Want to try your agents against human players in multiplayer? Check how [manual remote control](docs/manual_torille.md) works.

## Documentation

Examples in `examples` provide quickstart to how to use ToriLLE, and also show how to apply settings or
record replays.

For references see:

* [Python library](docs/torille.md)
* [Gym environment](docs/envs.md)

For troubleshooting, see the [FAQ](docs/faq.md).
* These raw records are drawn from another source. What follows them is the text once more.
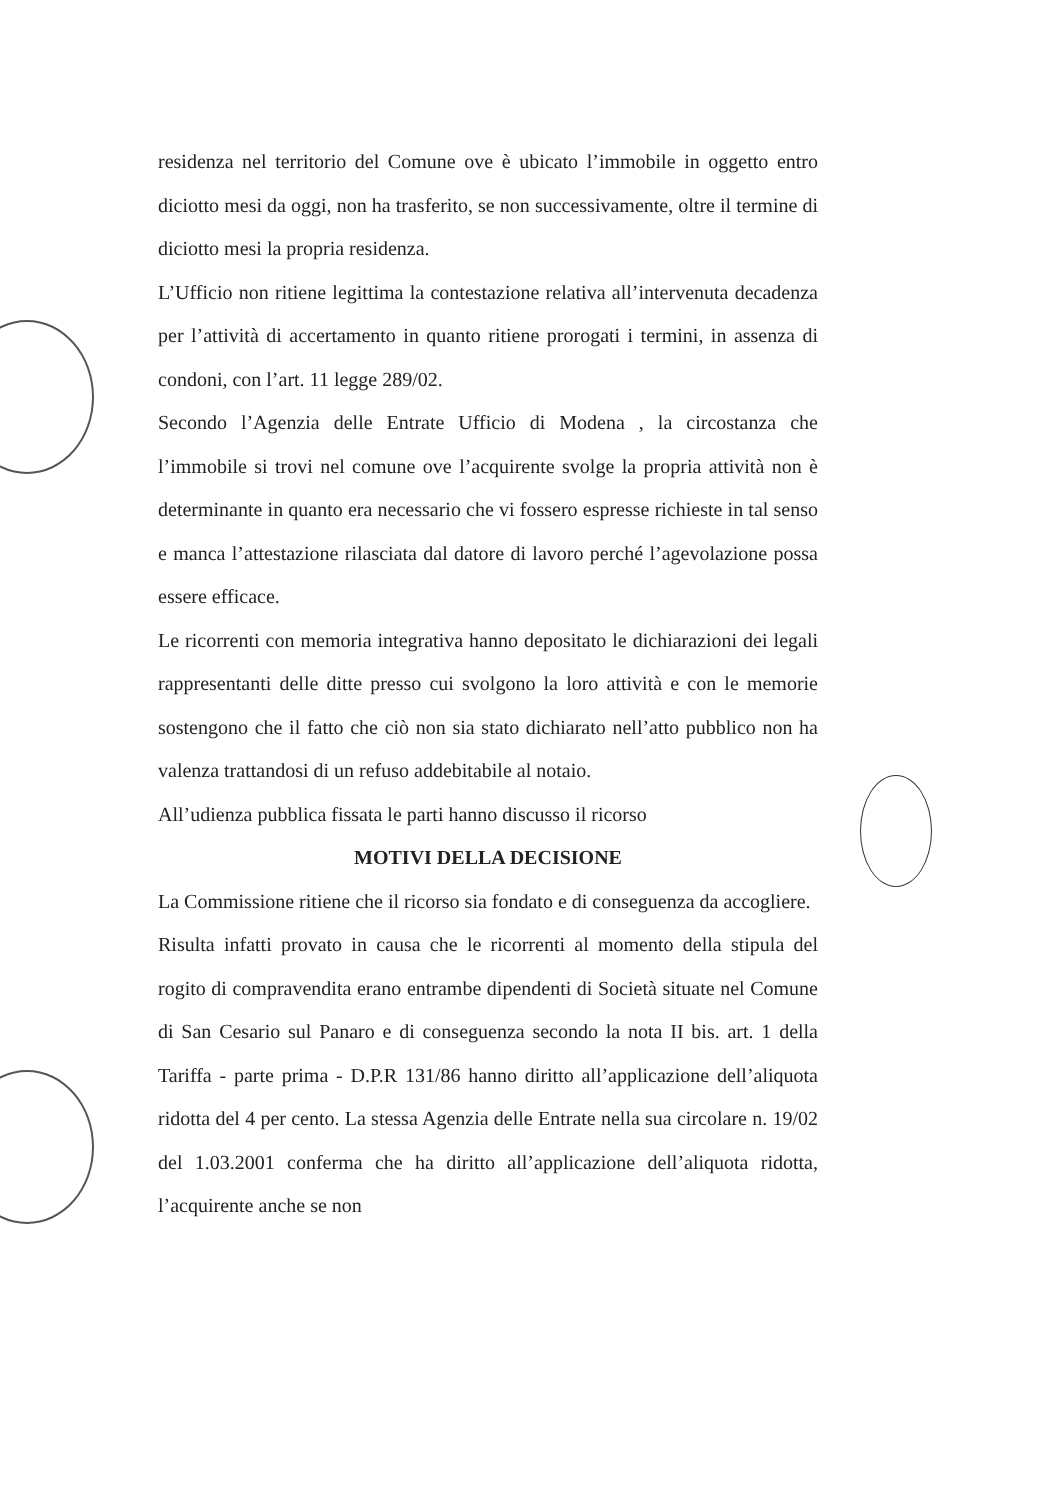residenza nel territorio del Comune ove è ubicato l’immobile in oggetto entro diciotto mesi da oggi, non ha trasferito, se non successivamente, oltre il termine di diciotto mesi la propria residenza.
L’Ufficio non ritiene legittima la contestazione relativa all’intervenuta decadenza per l’attività di accertamento in quanto ritiene prorogati i termini, in assenza di condoni, con l’art. 11 legge 289/02.
Secondo l’Agenzia delle Entrate Ufficio di Modena , la circostanza che l’immobile si trovi nel comune ove l’acquirente svolge la propria attività non è determinante in quanto era necessario che vi fossero espresse richieste in tal senso e manca l’attestazione rilasciata dal datore di lavoro perché l’agevolazione possa essere efficace.
Le ricorrenti con memoria integrativa hanno depositato le dichiarazioni dei legali rappresentanti delle ditte presso cui svolgono la loro attività e con le memorie sostengono che il fatto che ciò non sia stato dichiarato nell’atto pubblico non ha valenza trattandosi di un refuso addebitabile al notaio.
All’udienza pubblica fissata le parti hanno discusso il ricorso
MOTIVI DELLA DECISIONE
La Commissione ritiene che il ricorso sia fondato e di conseguenza da accogliere.
Risulta infatti provato in causa che le ricorrenti al momento della stipula del rogito di compravendita erano entrambe dipendenti di Società situate nel Comune di San Cesario sul Panaro e di conseguenza secondo la nota II bis. art. 1 della Tariffa - parte prima - D.P.R 131/86 hanno diritto all’applicazione dell’aliquota ridotta del 4 per cento. La stessa Agenzia delle Entrate nella sua circolare n. 19/02 del 1.03.2001 conferma che ha diritto all’applicazione dell’aliquota ridotta, l’acquirente anche se non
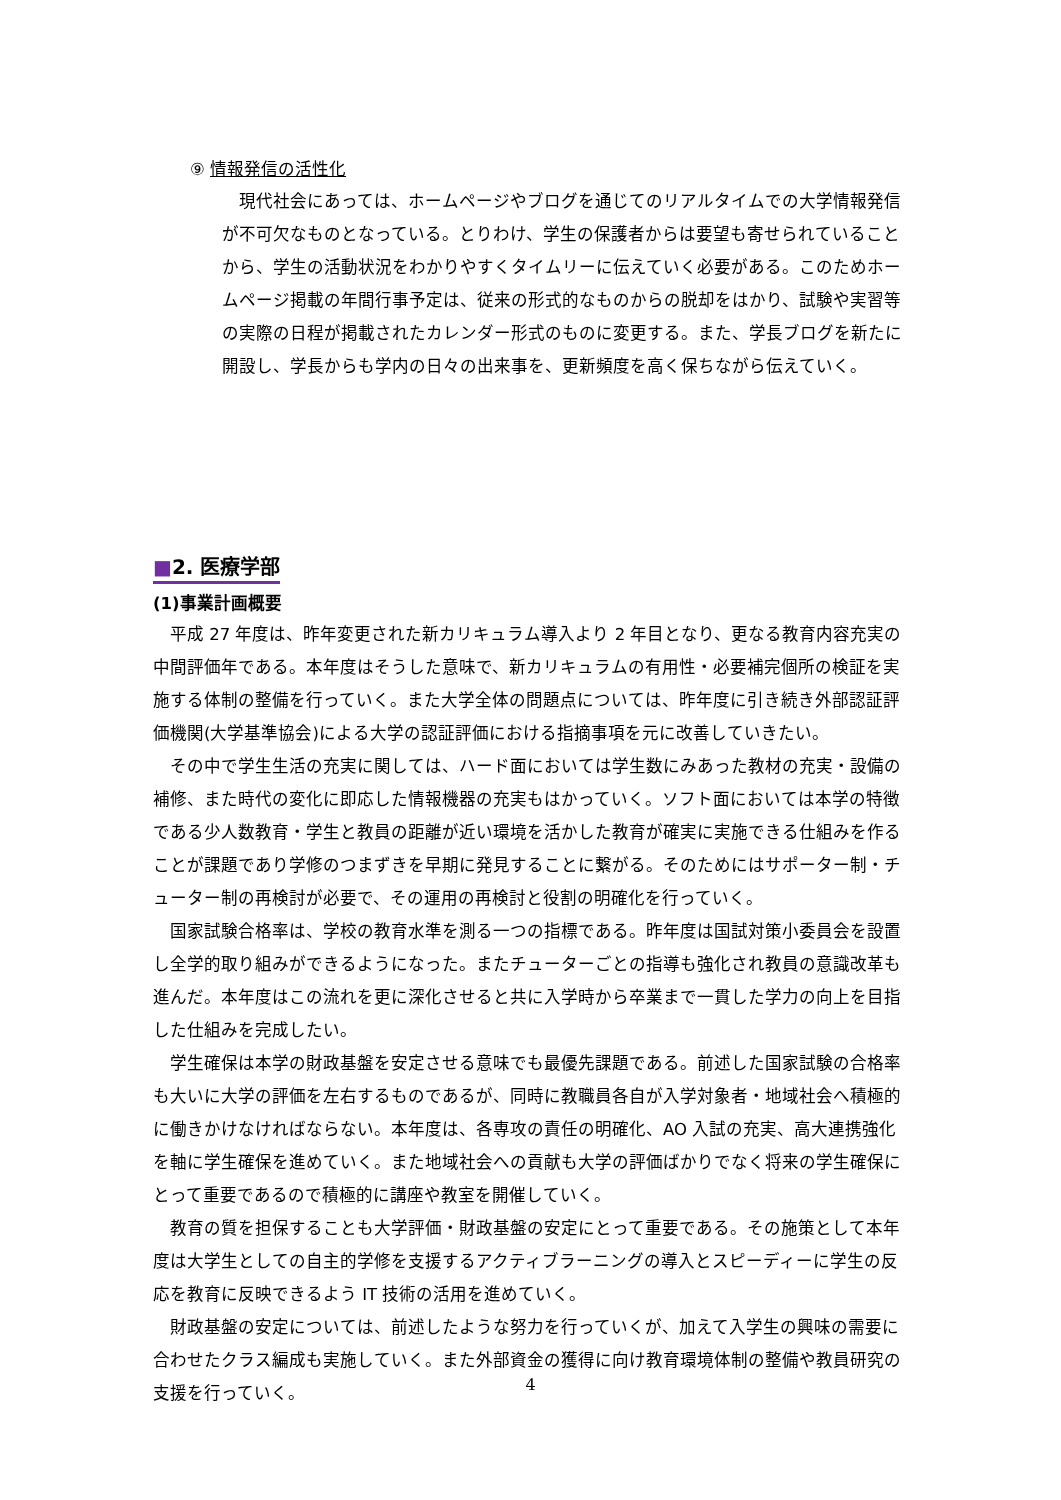⑨ 情報発信の活性化
　現代社会にあっては、ホームページやブログを通じてのリアルタイムでの大学情報発信が不可欠なものとなっている。とりわけ、学生の保護者からは要望も寄せられていることから、学生の活動状況をわかりやすくタイムリーに伝えていく必要がある。このためホームページ掲載の年間行事予定は、従来の形式的なものからの脱却をはかり、試験や実習等の実際の日程が掲載されたカレンダー形式のものに変更する。また、学長ブログを新たに開設し、学長からも学内の日々の出来事を、更新頻度を高く保ちながら伝えていく。
■2. 医療学部
(1)事業計画概要
　平成 27 年度は、昨年変更された新カリキュラム導入より 2 年目となり、更なる教育内容充実の中間評価年である。本年度はそうした意味で、新カリキュラムの有用性・必要補完個所の検証を実施する体制の整備を行っていく。また大学全体の問題点については、昨年度に引き続き外部認証評価機関(大学基準協会)による大学の認証評価における指摘事項を元に改善していきたい。
　その中で学生生活の充実に関しては、ハード面においては学生数にみあった教材の充実・設備の補修、また時代の変化に即応した情報機器の充実もはかっていく。ソフト面においては本学の特徴である少人数教育・学生と教員の距離が近い環境を活かした教育が確実に実施できる仕組みを作ることが課題であり学修のつまずきを早期に発見することに繋がる。そのためにはサポーター制・チューター制の再検討が必要で、その運用の再検討と役割の明確化を行っていく。
　国家試験合格率は、学校の教育水準を測る一つの指標である。昨年度は国試対策小委員会を設置し全学的取り組みができるようになった。またチューターごとの指導も強化され教員の意識改革も進んだ。本年度はこの流れを更に深化させると共に入学時から卒業まで一貫した学力の向上を目指した仕組みを完成したい。
　学生確保は本学の財政基盤を安定させる意味でも最優先課題である。前述した国家試験の合格率も大いに大学の評価を左右するものであるが、同時に教職員各自が入学対象者・地域社会へ積極的に働きかけなければならない。本年度は、各専攻の責任の明確化、AO 入試の充実、高大連携強化を軸に学生確保を進めていく。また地域社会への貢献も大学の評価ばかりでなく将来の学生確保にとって重要であるので積極的に講座や教室を開催していく。
　教育の質を担保することも大学評価・財政基盤の安定にとって重要である。その施策として本年度は大学生としての自主的学修を支援するアクティブラーニングの導入とスピーディーに学生の反応を教育に反映できるよう IT 技術の活用を進めていく。
　財政基盤の安定については、前述したような努力を行っていくが、加えて入学生の興味の需要に合わせたクラス編成も実施していく。また外部資金の獲得に向け教育環境体制の整備や教員研究の支援を行っていく。
4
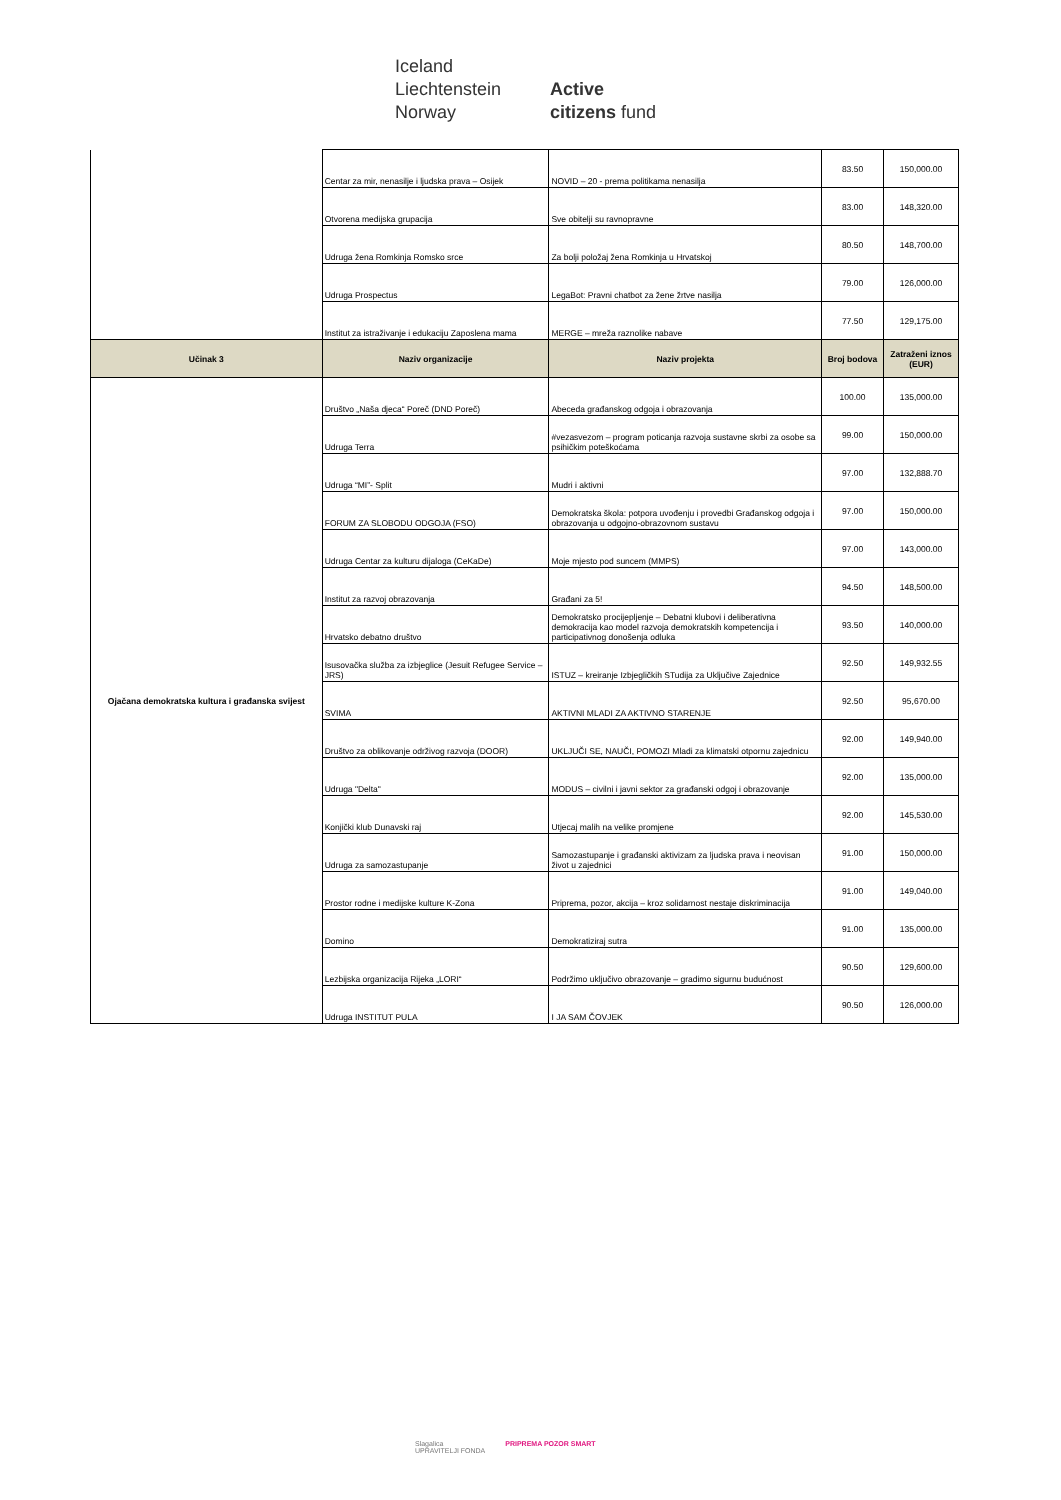Iceland
Liechtenstein
Norway
Active
citizens fund
| | Centar za mir, nenasilje i ljudska prava – Osijek | NOVID – 20 - prema politikama nenasilja | 83.50 | 150,000.00 |
| | Otvorena medijska grupacija | Sve obitelji su ravnopravne | 83.00 | 148,320.00 |
| | Udruga žena Romkinja Romsko srce | Za bolji položaj žena Romkinja u Hrvatskoj | 80.50 | 148,700.00 |
| | Udruga Prospectus | LegaBot: Pravni chatbot za žene žrtve nasilja | 79.00 | 126,000.00 |
| | Institut za istraživanje i edukaciju Zaposlena mama | MERGE – mreža raznolike nabave | 77.50 | 129,175.00 |
| Učinak 3 | Naziv organizacije | Naziv projekta | Broj bodova | Zatraženi iznos (EUR) |
| Ojačana demokratska kultura i građanska svijest | Društvo „Naša djeca“ Poreč (DND Poreč) | Abeceda građanskog odgoja i obrazovanja | 100.00 | 135,000.00 |
| | Udruga Terra | #vezasvezom – program poticanja razvoja sustavne skrbi za osobe sa psihičkim poteškoćama | 99.00 | 150,000.00 |
| | Udruga “MI”- Split | Mudri i aktivni | 97.00 | 132,888.70 |
| | FORUM ZA SLOBODU ODGOJA (FSO) | Demokratska škola: potpora uvođenju i provedbi Građanskog odgoja i obrazovanja u odgojno-obrazovnom sustavu | 97.00 | 150,000.00 |
| | Udruga Centar za kulturu dijaloga (CeKaDe) | Moje mjesto pod suncem (MMPS) | 97.00 | 143,000.00 |
| | Institut za razvoj obrazovanja | Građani za 5! | 94.50 | 148,500.00 |
| | Hrvatsko debatno društvo | Demokratsko procijepljenje – Debatni klubovi i deliberativna demokracija kao model razvoja demokratskih kompetencija i participativnog donošenja odluka | 93.50 | 140,000.00 |
| | Isusovačka služba za izbjeglice (Jesuit Refugee Service – JRS) | ISTUZ – kreiranje Izbjegličkih STudija za Uključive Zajednice | 92.50 | 149,932.55 |
| | SVIMA | AKTIVNI MLADI ZA AKTIVNO STARENJE | 92.50 | 95,670.00 |
| | Društvo za oblikovanje održivog razvoja (DOOR) | UKLJUČI SE, NAUČI, POMOZI Mladi za klimatski otpornu zajednicu | 92.00 | 149,940.00 |
| | Udruga "Delta" | MODUS – civilni i javni sektor za građanski odgoj i obrazovanje | 92.00 | 135,000.00 |
| | Konjički klub Dunavski raj | Utjecaj malih na velike promjene | 92.00 | 145,530.00 |
| | Udruga za samozastupanje | Samozastupanje i građanski aktivizam za ljudska prava i neovisan život u zajednici | 91.00 | 150,000.00 |
| | Prostor rodne i medijske kulture K-Zona | Priprema, pozor, akcija – kroz solidarnost nestaje diskriminacija | 91.00 | 149,040.00 |
| | Domino | Demokratiziraj sutra | 91.00 | 135,000.00 |
| | Lezbijska organizacija Rijeka „LORI“ | Podržimo uključivo obrazovanje – gradimo sigurnu budućnost | 90.50 | 129,600.00 |
| | Udruga INSTITUT PULA | I JA SAM ČOVJEK | 90.50 | 126,000.00 |
Slagalica
UPRAVITELJI FONDA PRIPREMA POZOR SMART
If you wish to modify ToriLLE or use other language to control Toribash instance, see [hacking](docs/hacking.md) and [documentation on protocol](docs/protocol).

## Repository structure
- `./torille/`: Python codes for the learning environment (inc. Gym environment)
- `./torille/toribash`: This includes stripped version of the Toribash game when installed from PyPi
- `./toribash-codes/`: Files required for Toribash to make this learning environment work
- `./examples/`: Python examples on how to use this library
- `./docs/`: Detailed documentation of the inner workings
- `./experiments/`: Codes used to run experiments in the white paper
- `./images/`: Contains GIFs used here

## Related work and useful links

* Options/chat rules: http://forum.toribash.com/showthread.php?t=317900
* Lua functions: https://github.com/trittimo/ToriScriptAPI/blob/master/docs/toribash_docs.txt
* Bodypart list: http://forum.toribash.com/showthread.php?t=9391
* Previous experiments at machine learning with Toribash:
* http://forum.toribash.com/showthread.php?t=170100
* http://forum.toribash.com/showthread.php?t=167355
* http://forum.toribash.com/showthread.php?t=25263
* https://www.researchgate.net/profile/Jonathan_Byrne/publication/228848637_Optimising_offensive_moves_in_toribash_using_a_genetic_algorithm/links/0046351420d5001396000000.pdf

## Citing

We wouldn't mind a citation if you find ToriLLE useful in your work. It also helps us to see what people have been up to!

```
@inproceedings{kanervisto2019torille,
title={ToriLLE: Learning Environment for Hand-to-Hand Combat},
author={Kanervisto, Anssi and Hautam{\"a}ki, Ville},
booktitle={2019 IEEE Conference on Games (CoG)},
year={2019},
}
```

## Special thanks & Acknowledgements
- hampa and Dranix for invaluable help with configuring Toribash and lua scripts (also for developing the game in the first place!)
- Siim Põder (user "windo" on GitHub) for original [toribash-evolver](https://github.com/windo/toribash-evolver) code
- box (Toribash user) for comments during inception of this project

## License
Code original to ToriLLE is licensed under GNU GPL 3.0. Toribash is property of Nabistudios. Toribash binary in this package is shared with the permission of main developer "hampa".